SET PROBLEM: Copy out every line of text in the entries below word for word, leaving out the pictures.

□ □ □ □ □

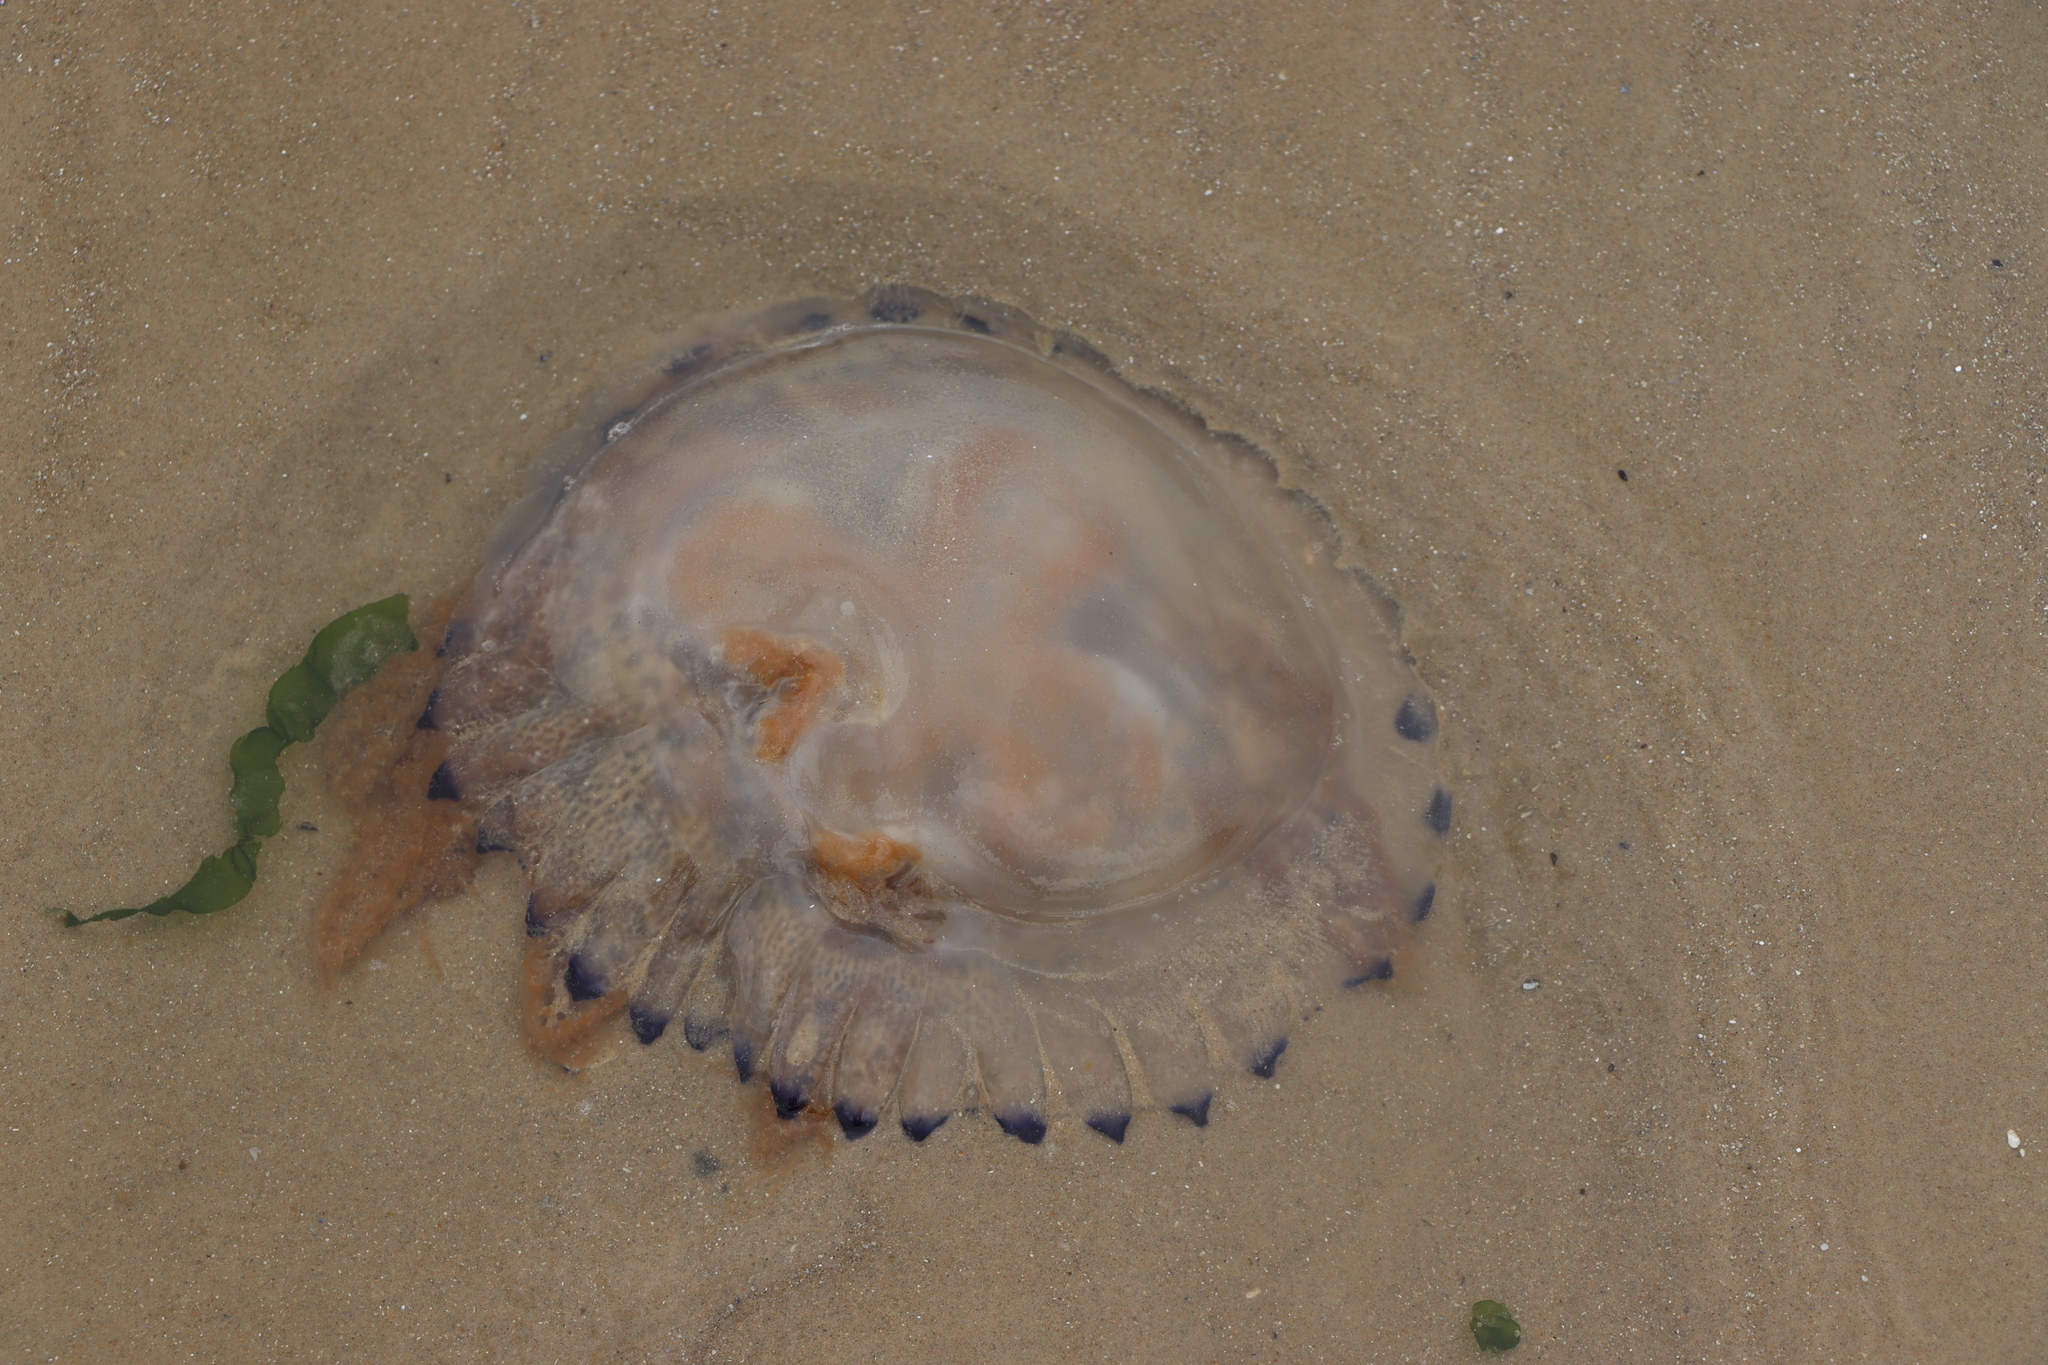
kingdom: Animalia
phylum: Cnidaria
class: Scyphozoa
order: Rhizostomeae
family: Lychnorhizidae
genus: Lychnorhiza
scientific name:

□ □ □ □ □

WRITTEN RESPONSE:
kingdom: Animalia
phylum: Cnidaria
class: Scyphozoa
order: Rhizostomeae
family: Lychnorhizidae
genus: Lychnorhiza
scientific name:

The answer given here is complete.